Other Recent SEC Cyber Actions
The Cetera order follows SEC settlements with First American Financial Corporation (First American) and Pearson plc (Pearson) on June 15, 2021, and August 16, 2021, respectively. Both actions related to disclosure controls and misleading statements made to investors with respect to cyber incidents.
- First American: This action addressed disclosures made in connection with a cybersecurity vulnerability involving the company’s document image sharing application, which exposed over 800 million title and escrow document images, including images containing sensitive personal data and financial information. A cybersecurity journalist first brought the vulnerability to the company’s attention, and in response, the company issued a statement for inclusion in the journalist’s report and disclosed the event on a Form 8-K. The SEC found that the company’s disclosure controls and procedures failed to inform senior executives, who were responsible for the public disclosures, that the company’s information security personnel were previously aware of the vulnerability or that the company failed to remediate the issue in accordance with company policies. As a result of failing to ensure that senior management had this relevant information prior to issuing disclosures about the vulnerability, the SEC found that First American violated Exchange Act Rule 13a-15(a).

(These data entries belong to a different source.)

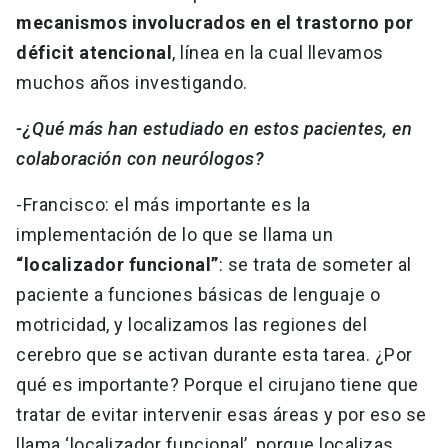
mecanismos involucrados en el trastorno por
déficit atencional
, línea en la cual llevamos
muchos años investigando.
-¿Qué más han estudiado en estos pacientes, en
colaboración con neurólogos?
-Francisco: el más importante es la
implementación de lo que se llama un
“localizador funcional”
: se trata de someter al
paciente a funciones básicas de lenguaje o
motricidad, y localizamos las regiones del
cerebro que se activan durante esta tarea. ¿Por
qué es importante? Porque el cirujano tiene que
tratar de evitar intervenir esas áreas y por eso se
llama ‘localizador funcional’, porque localizas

- Pearson: The SEC charged the company with making material misstatements and omissions regarding a cyber intrusion involving the theft of millions of student records. According to the SEC, Pearson’s disclosures implied that it faced the hypothetical risk that a “data privacy incident” “could result in a major data privacy or confidentiality breach,” but did not disclose that the company had experienced such a breach. Pearson also issued a media statement, approximately two weeks after sending breach notifications to affected customers, that made misstatements about the nature of the breach and data involved. The SEC found that Pearson violated Sections 17(a)(2) and 17(a)(3) of the Securities Act and Section 13(a) of the Exchange Act and Rules 12b-20, 13a-15(a) and 13a-16 thereunder.

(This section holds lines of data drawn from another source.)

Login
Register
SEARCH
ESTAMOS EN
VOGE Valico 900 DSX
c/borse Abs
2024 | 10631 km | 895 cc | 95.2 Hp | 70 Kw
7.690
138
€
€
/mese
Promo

In addition to the five cybersecurity-related actions the SEC has brought over the summer of 2021, beginning in June 2021, the Enforcement Division sent numerous letters requesting information from issuers and other SEC-regulated companies that the SEC “believe[s] … may have been impacted by the SolarWinds Compromise.” The letters requested information about the December 2020 SolarWinds cyber breach, as well as “Other Compromises,” which the SEC defined broadly as “unauthorized access by external actors lasting longer than one day, without limitations based on materiality or access to material nonpublic information.”

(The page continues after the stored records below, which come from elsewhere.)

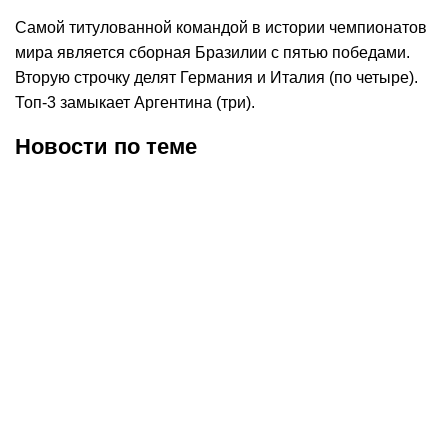
Самой титулованной командой в истории чемпионатов
мира является сборная Бразилии с пятью победами.
Вторую строчку делят Германия и Италия (по четыре).
Топ-3 замыкает Аргентина (три).
Новости по теме
27.07.2026
22:04
20.07.2026
3:32
Мбаппе сохранит
Капитана сборной
капитанскую повязку в
Испании Родри признали
сборной Франции при
лучшим игроком ЧМ-2026
тренере Зидане
по футболу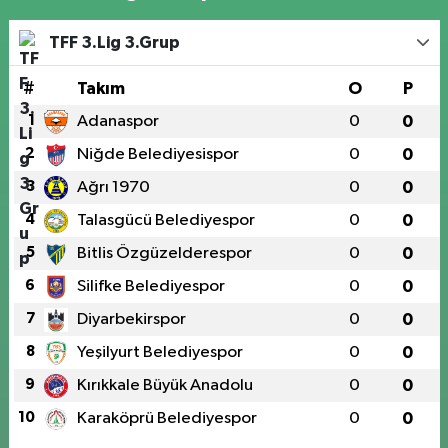
TFF 3.Lig 3.Grup
#
Takım
O
P
1
Adanaspor
0
0
2
Niğde Belediyesispor
0
0
3
Ağrı 1970
0
0
4
Talasgücü Belediyespor
0
0
5
Bitlis Özgüzelderespor
0
0
6
Silifke Belediyespor
0
0
7
Diyarbekirspor
0
0
8
Yeşilyurt Belediyespor
0
0
9
Kırıkkale Büyük Anadolu
0
0
10
Karaköprü Belediyespor
0
0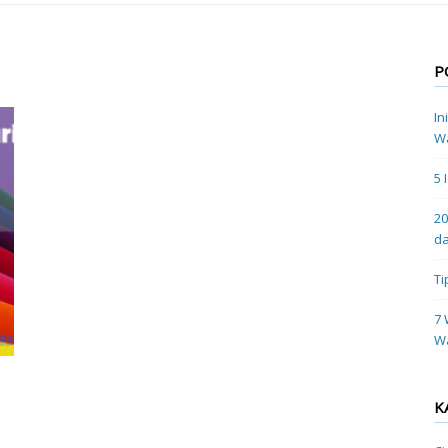
P
In
Wa
5 
20
da
Ti
7 
W
K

These recent cyber enforcement actions, coupled with the inclusion of “cybersecurity risk governance” on the SEC’s near-term rulemaking agenda, signal that cybersecurity will continue to be a priority area for the SEC. Taken together, these enforcement actions underscore the importance of (i) completeness and accuracy when describing cyber incidents to third parties, whether customers, clients or investors and (ii) disclosures and procedures that provide timely and accurate information to investors about material cyber events. SEC staff also has warned that companies should not understate the nature and scope of cyber incidents or overstate the company’s cyber protections. Issuers and other SEC-regulated entities should continuously monitor their cybersecurity protections and disclosure controls and provide complete, accurate and timely updates to disclosures, particularly in the wake of a cybersecurity incident.
1 See our June 19, 2021, client alert “Recent SEC Enforcement Requests Related to SolarWinds Cyberattack.”